▸ ABOUT THIS EXERCISE:
Filter these entries down to the lines that hold the word "could", and show each of them.
[[ SUPPLIED RECORDS, beginning ]]
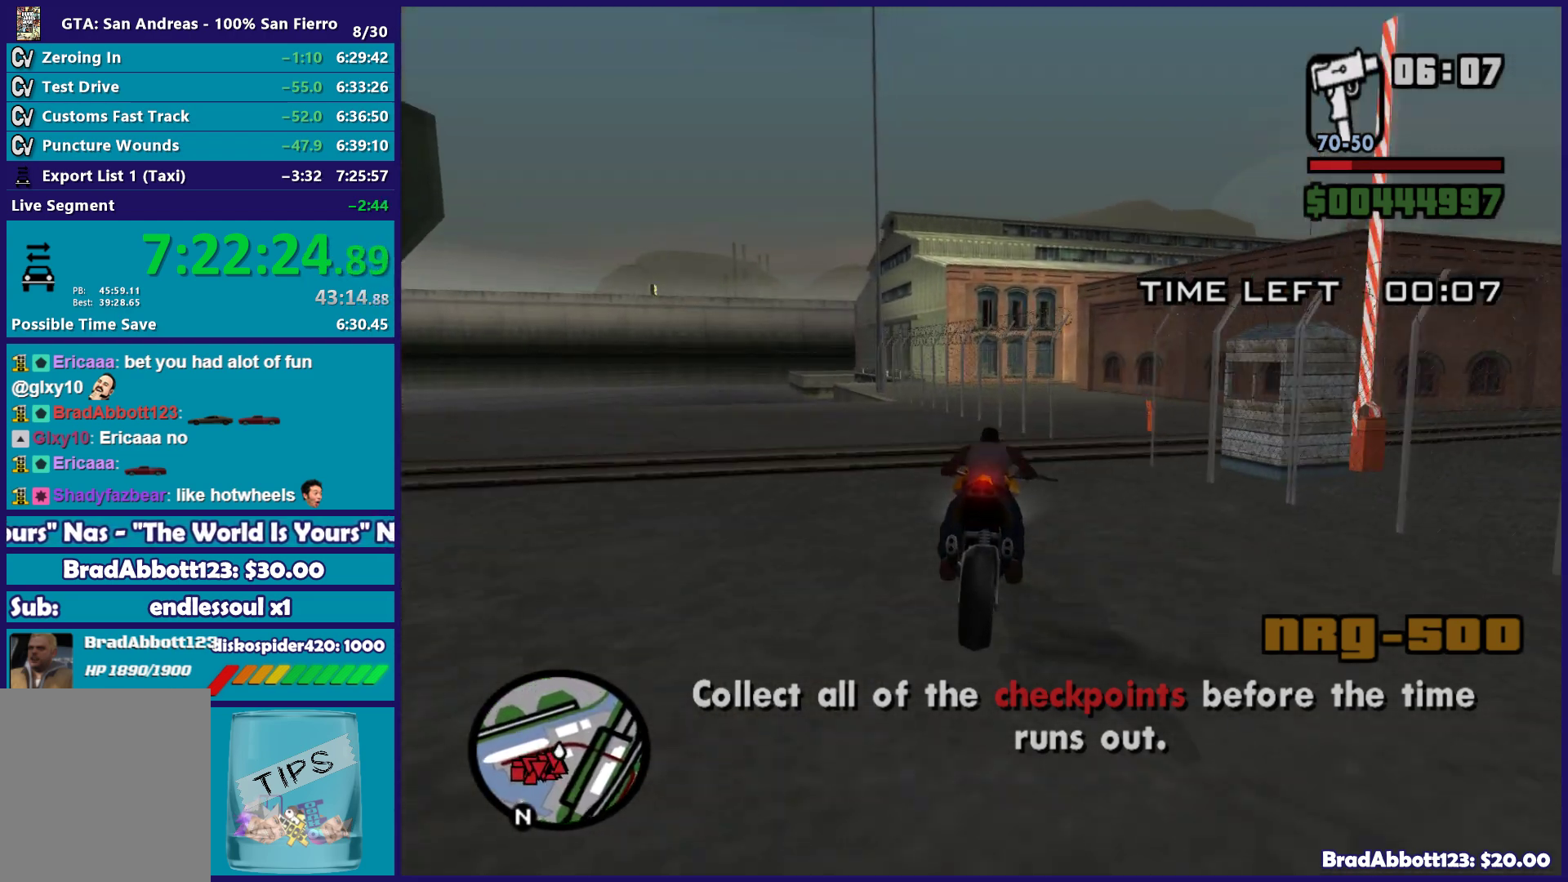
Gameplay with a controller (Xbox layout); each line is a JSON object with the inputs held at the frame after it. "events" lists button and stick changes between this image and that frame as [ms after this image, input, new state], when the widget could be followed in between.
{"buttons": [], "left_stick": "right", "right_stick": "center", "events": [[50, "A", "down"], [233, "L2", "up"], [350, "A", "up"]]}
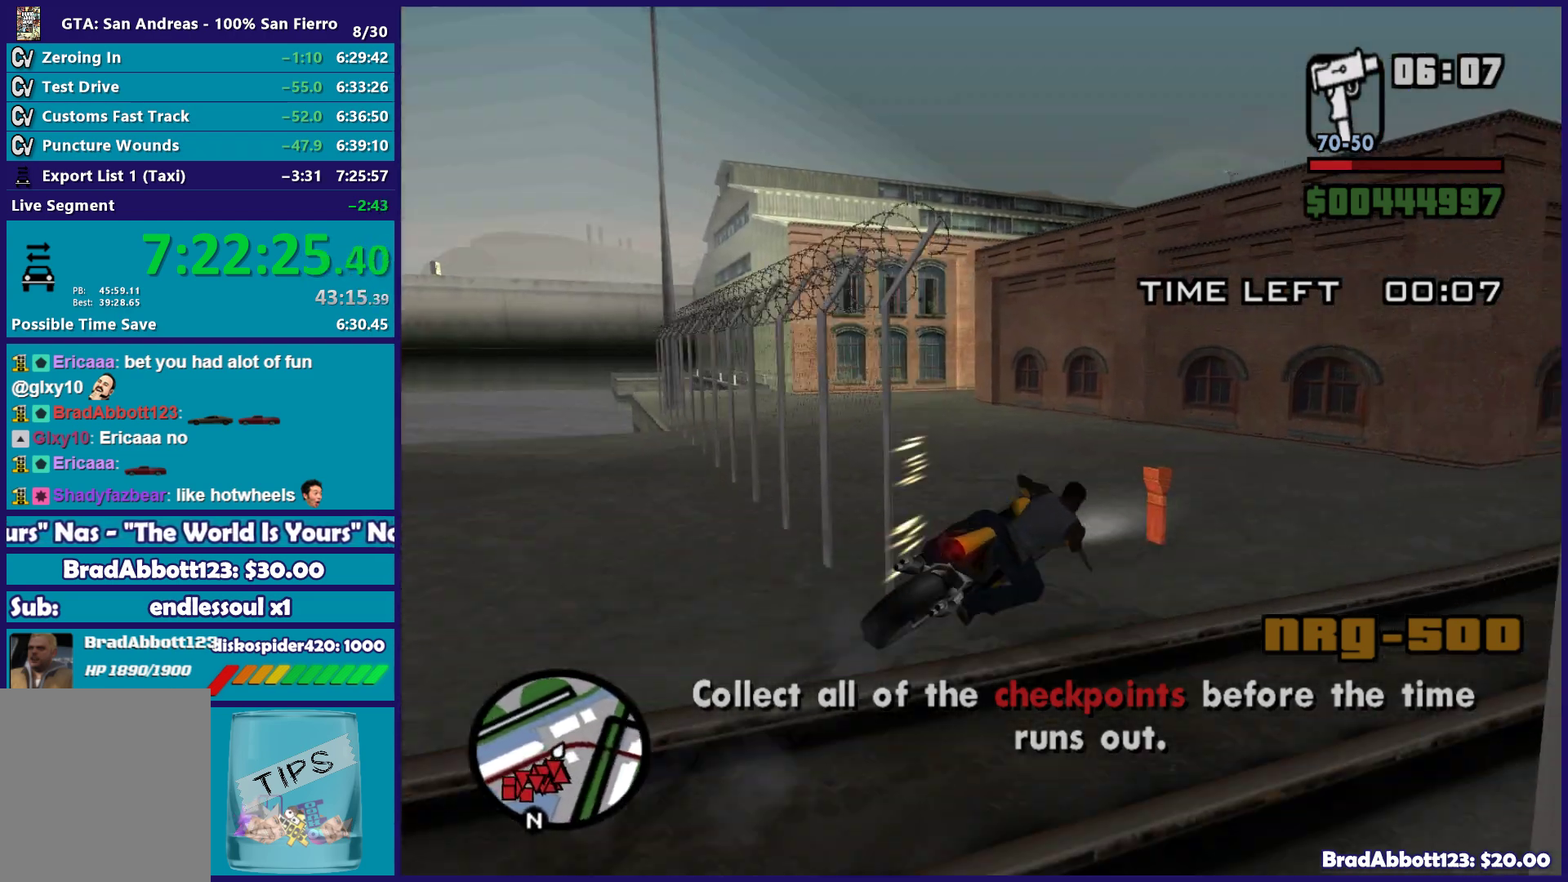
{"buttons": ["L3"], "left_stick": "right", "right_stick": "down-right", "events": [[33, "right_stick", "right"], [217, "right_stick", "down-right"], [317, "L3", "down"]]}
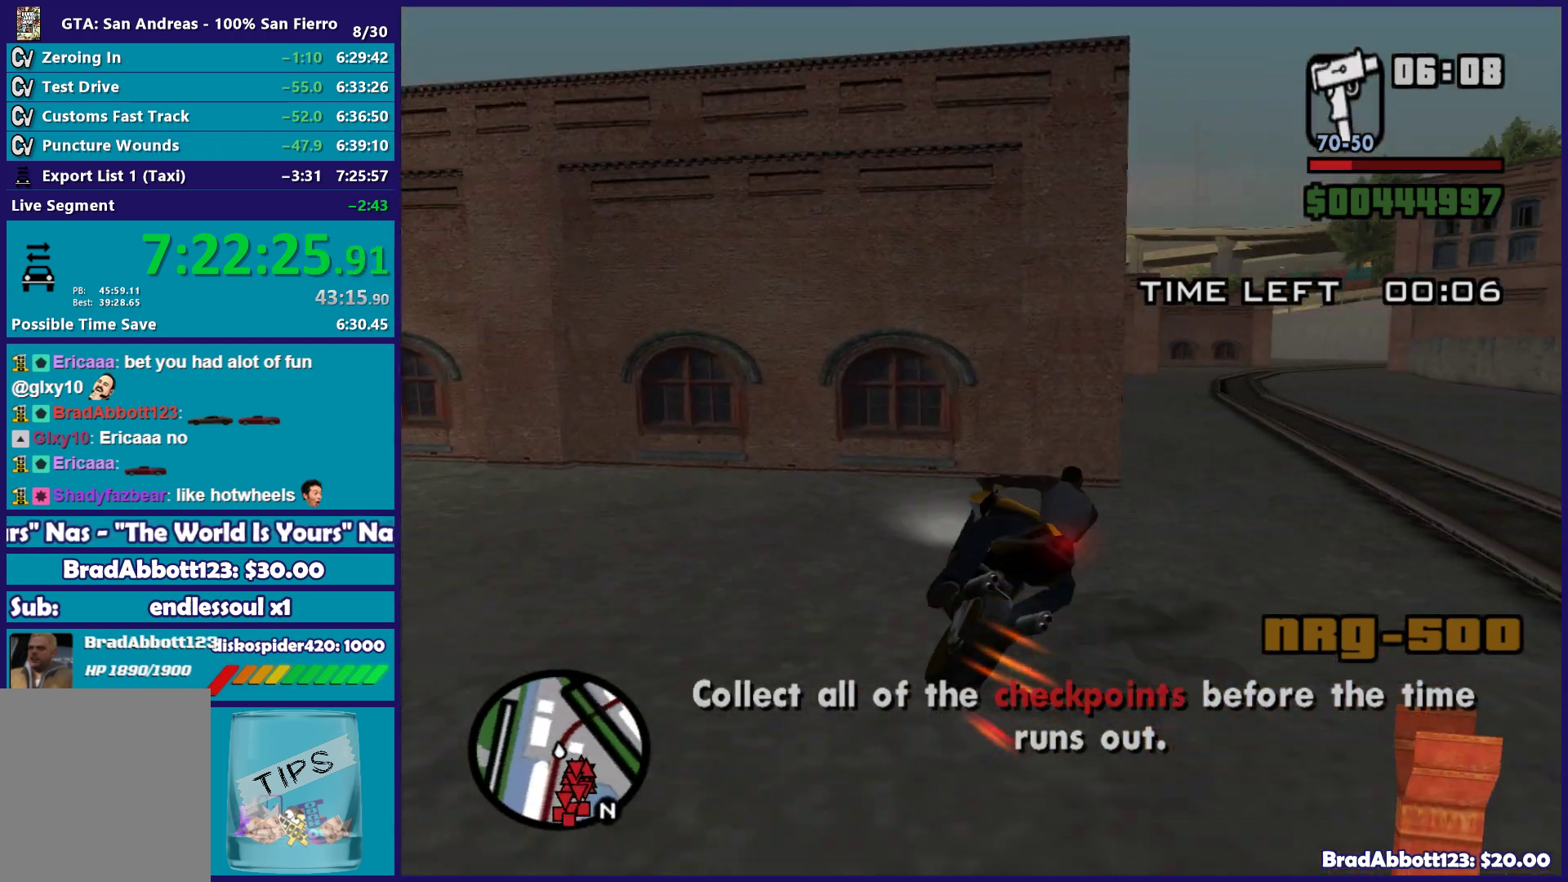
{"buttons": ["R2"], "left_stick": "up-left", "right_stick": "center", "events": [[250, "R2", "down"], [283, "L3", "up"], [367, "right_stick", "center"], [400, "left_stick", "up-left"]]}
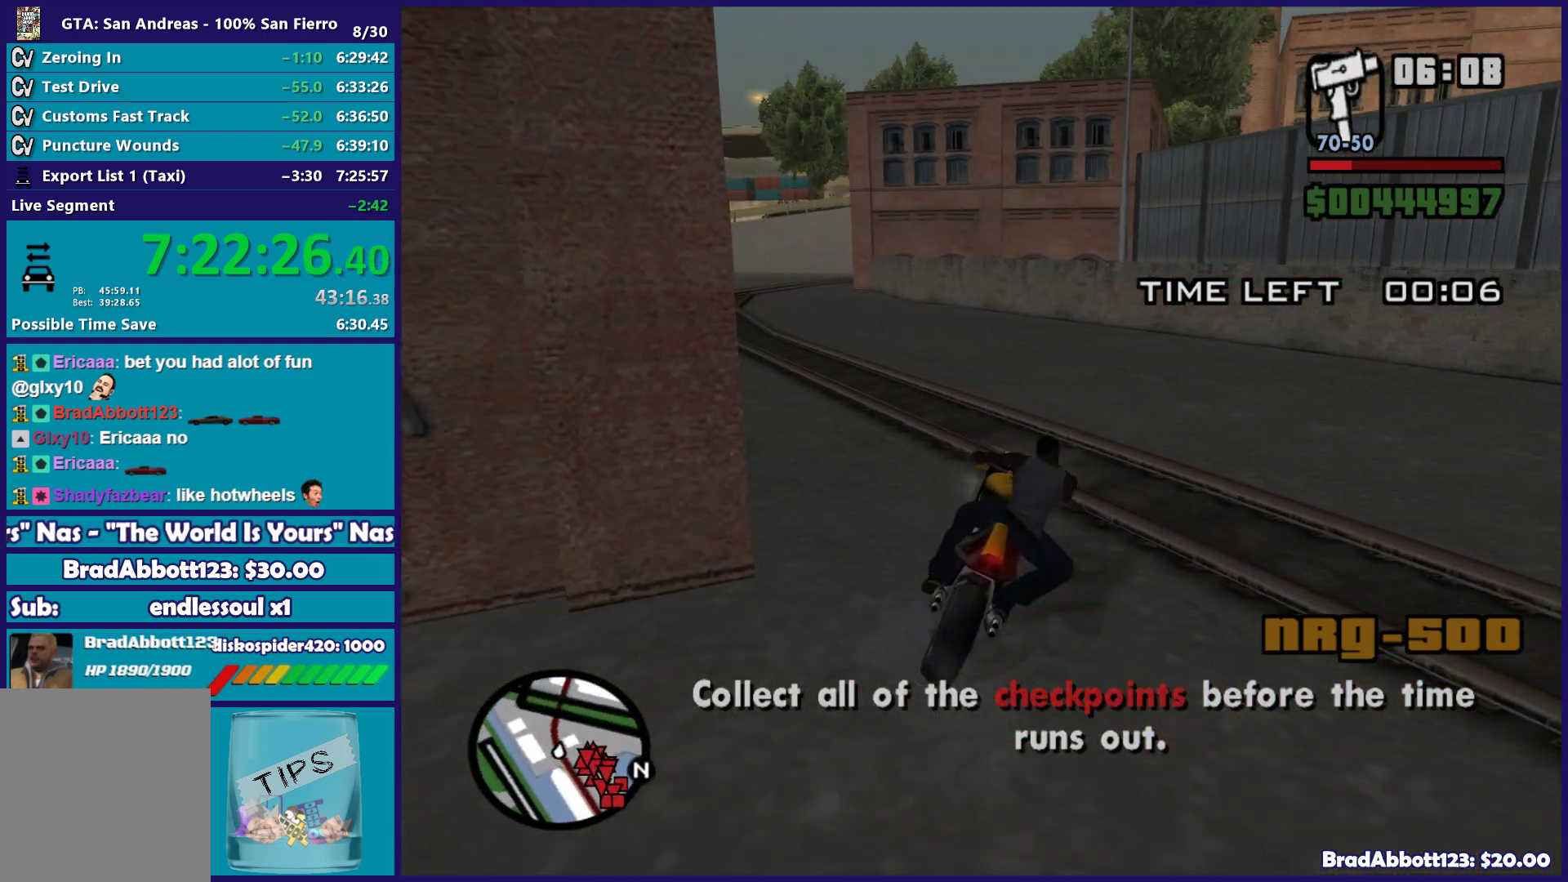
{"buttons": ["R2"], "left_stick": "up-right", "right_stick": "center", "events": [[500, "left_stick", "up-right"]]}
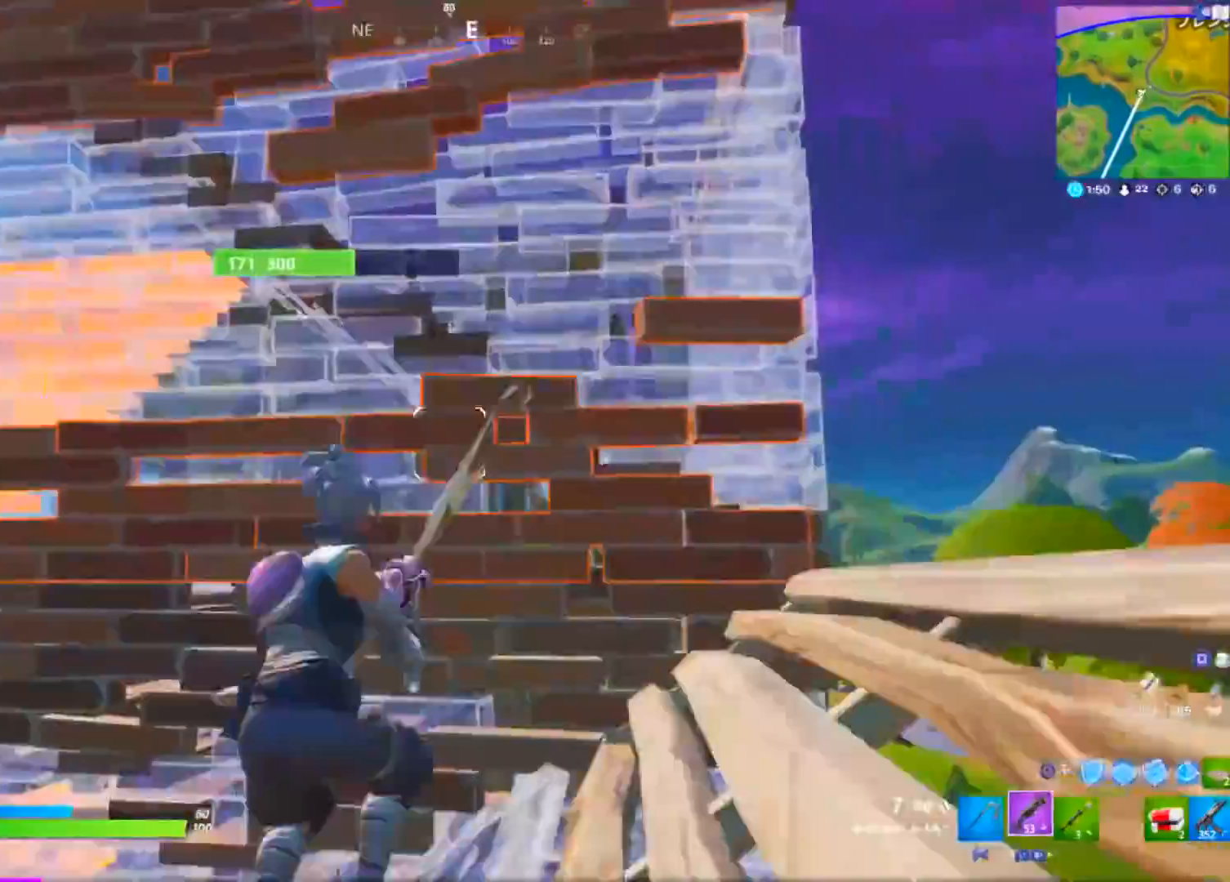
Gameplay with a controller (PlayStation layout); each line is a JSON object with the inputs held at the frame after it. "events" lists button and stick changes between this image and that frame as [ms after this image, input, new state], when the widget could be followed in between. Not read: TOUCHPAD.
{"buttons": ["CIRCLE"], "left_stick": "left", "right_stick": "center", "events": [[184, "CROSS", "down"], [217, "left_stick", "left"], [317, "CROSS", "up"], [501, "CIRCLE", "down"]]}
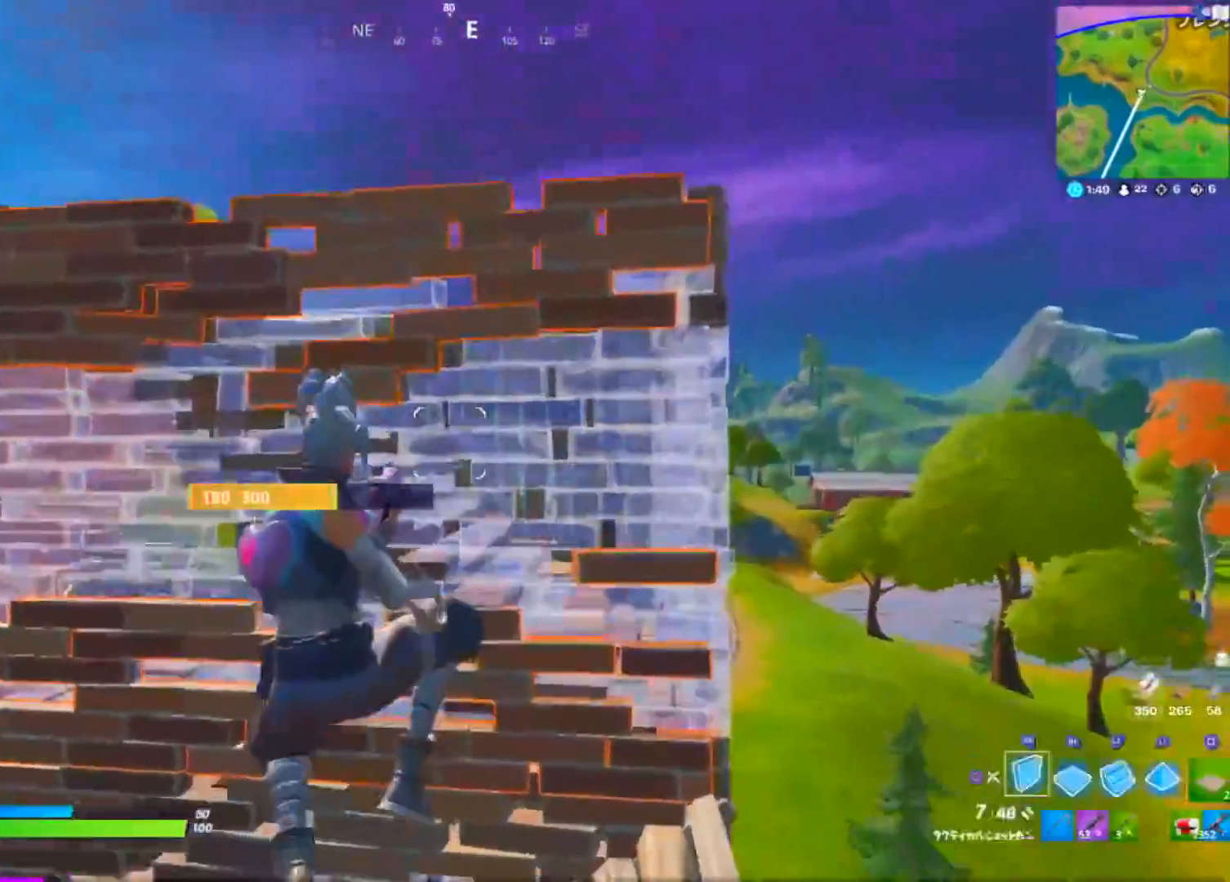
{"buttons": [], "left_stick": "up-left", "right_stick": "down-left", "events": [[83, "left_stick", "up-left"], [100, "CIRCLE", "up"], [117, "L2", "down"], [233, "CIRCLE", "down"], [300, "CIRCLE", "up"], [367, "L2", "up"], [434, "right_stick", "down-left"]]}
[[ SUPPLIED RECORDS, end ]]
▸ TASK SOLUTION:
Gameplay with a controller (Xbox layout); each line is a JSON object with the inputs held at the frame after it. "events" lists button and stick changes between this image and that frame as [ms after this image, input, new state], when the widget could be followed in between.
Gameplay with a controller (PlayStation layout); each line is a JSON object with the inputs held at the frame after it. "events" lists button and stick changes between this image and that frame as [ms after this image, input, new state], when the widget could be followed in between. Not read: TOUCHPAD.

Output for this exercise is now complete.